Bad
There's a difference between bad and wanting to fit In sometimes kids act bad to fit in or gain attention this wasn't my case I'm just badI guess I should introduce myself I'm y/n I have a pretty bad reputation around my city I've actually been to juvenile detention 3 times in the past year. Here's some backstory
I was born in Miami Gardens. I was born prematurely and I was basically on crack since my mom ( I guess I shouldn't even call her that she doesn't deserve that title) my birth giver did all kinds of drugs while she was pregnant with me. The doctors said It was a miracle I am alive. After I was born i was in the hospital for a year and 3 months then I was sent to a foster home in Pompano Beach I lived there until I was 10 then I got kicked out because I fought the new girl . Then I went to a new foster home and lived there for about 2 years then I got kicked out for "threading the foster lady that I would beat her up if she laid a hand on me" she said she felt unsafe with me in the house so I got sent to my 3rd foster house and that's where I'm at now. (End of backstory)

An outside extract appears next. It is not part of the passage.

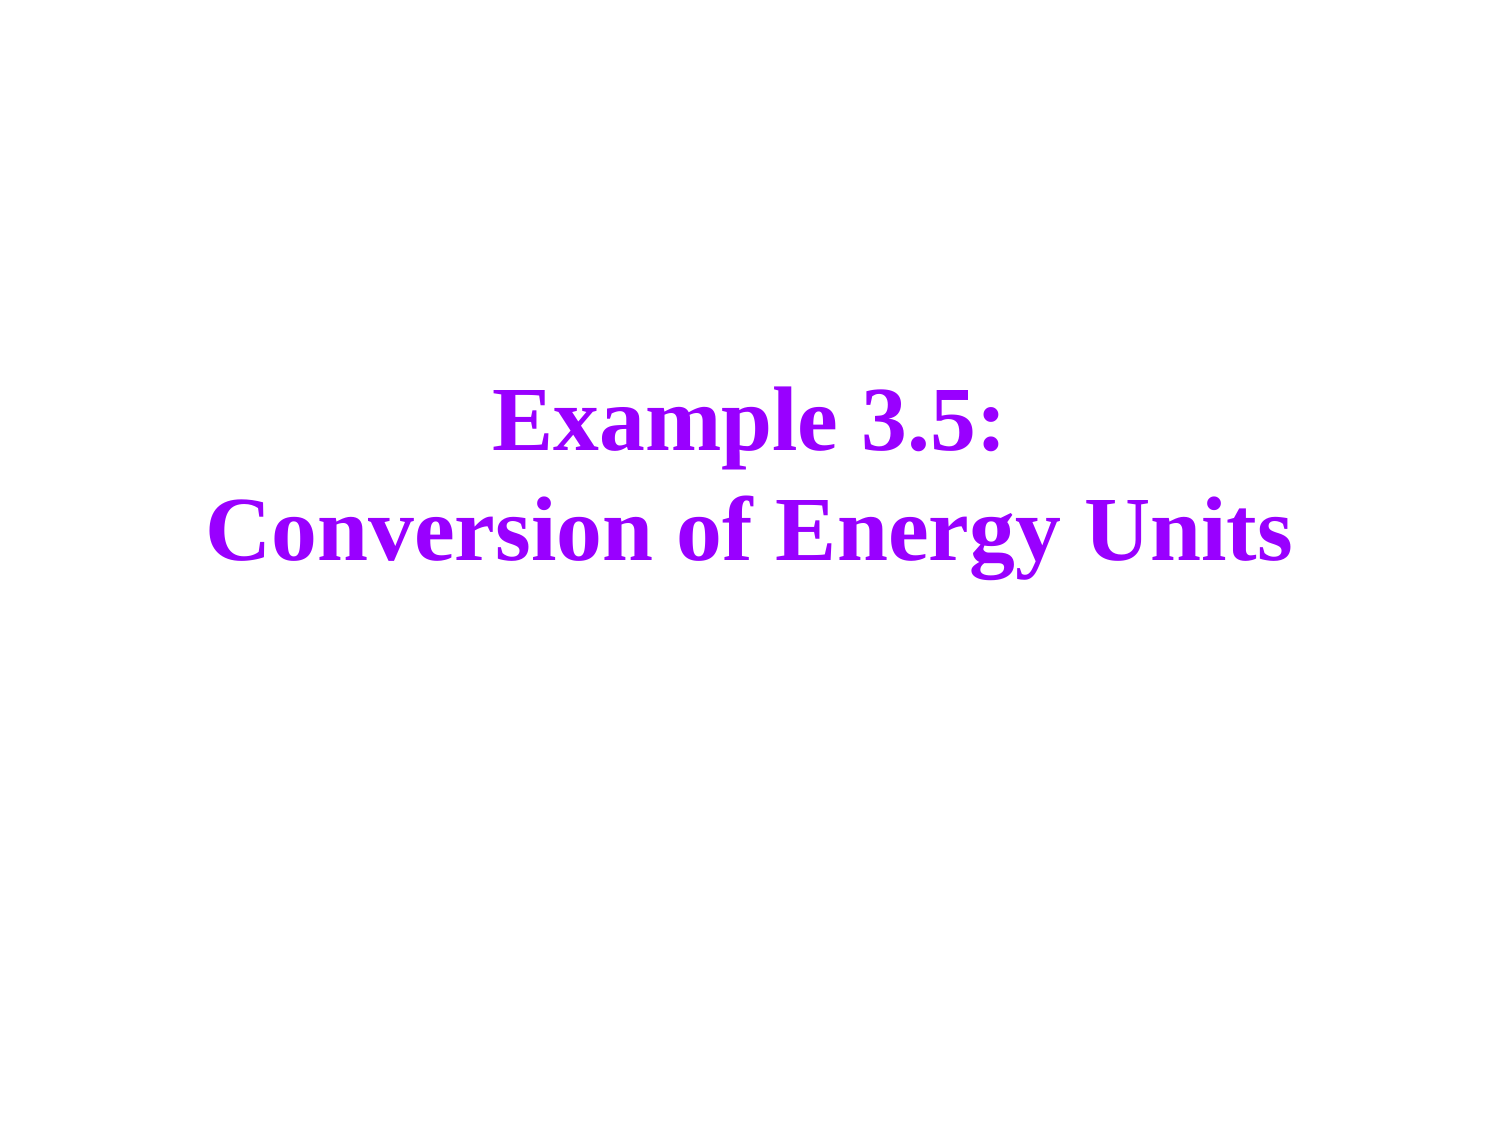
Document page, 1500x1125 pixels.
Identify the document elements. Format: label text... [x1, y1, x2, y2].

text_box Example 3.5: Conversion of Energy Units [112, 374, 1388, 563]
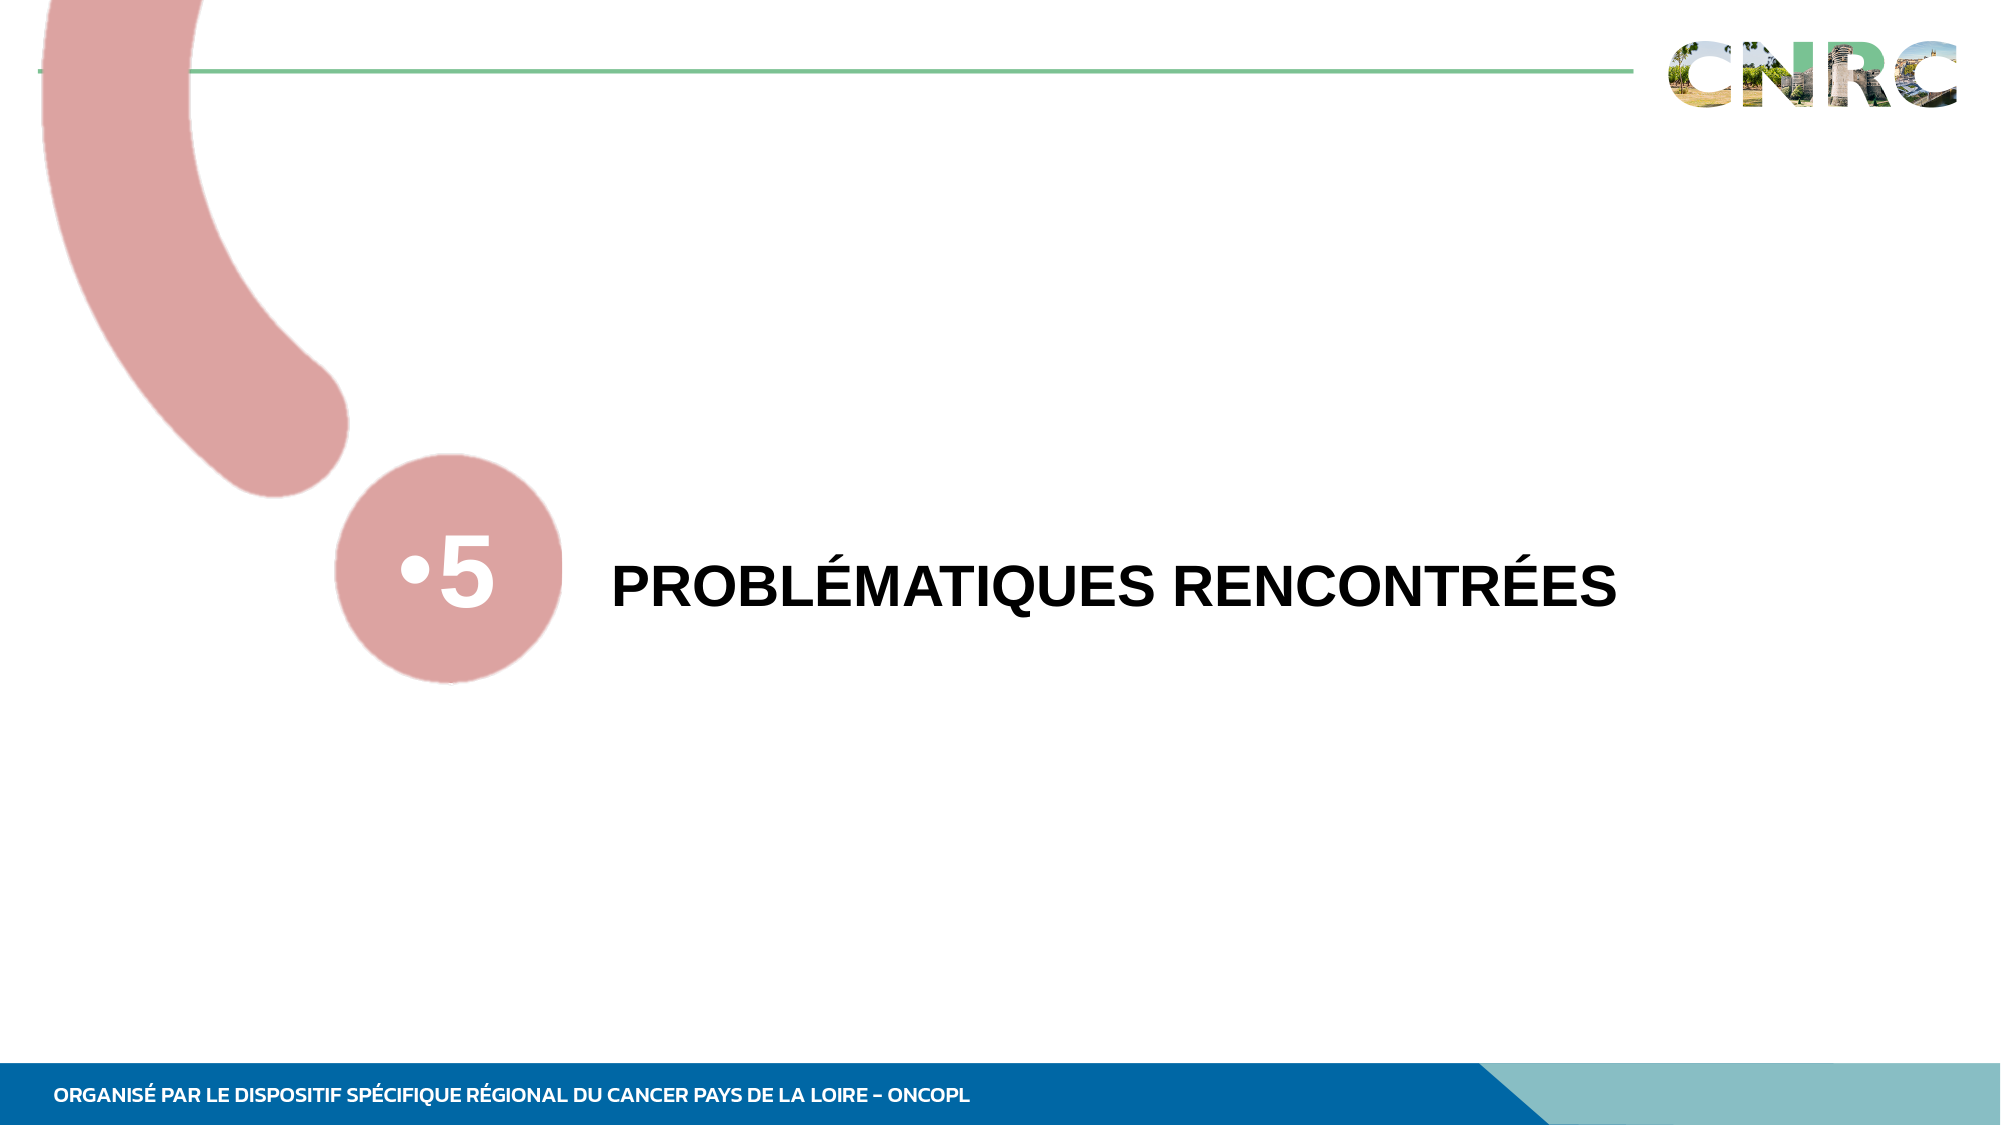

I'm currently sitting in my room backing up all of my stuff because a family in Miami wants to adopt me I met them a few times they seem really nice. It sucks I can't stay longer I say to my best friend julia " girl you better call me every single day and as soon as I turn 18 I'm out this bih" I promised julia I would call her all the time. "Y/n your new family is here" my foster mom yelled from downstairs. " I swear if you change up on me and become some white suburban rich kid I'm going To cry" julia said. They live in Miami Gardens it's pretty ghetto there julia I laughed as we said our goodbyes I tried not to cry because I hate showing my emotions but not being able to see my best friend in a long time made me burst out crying. Julia and I were crying in each others arms for what feels like an hour then we finally pulled apart and I went down stairs. I said goodbye to all the girls give one last hug to julia " I'm gonna miss the fuck outta you" julia said right back at ya I replied then my foster mom gave me a hug she actually started tearing up " now listen to me y/n behave yourself and don't get in to much trouble remember what they taught you in therapy how to control your anger I'm going to miss you kiddo" she said I have her one last hug and thanked her for being a mother figure to me I gave the group one last goodbye before walking out the door.
Your POV
I got into the car and my foster mom told me that she was happy to be my new mom. I just smiled the car ride was pretty silent. I was really happy to live in my hometown again. After the car ride we got there it was definitely in the hood there was graffiti all over our neighborhood. I walk into the house and they show me my room I go in and set my things down then and start unpacking. At dinner they told me everything I need to know they were kinda strict " no drugs in the house no boys in your room no getting in to fights I want to see good grades no partying on school nights (blah blah blah)" I just nodded my head. After dinner was ready I got ready for bed and went to sleep.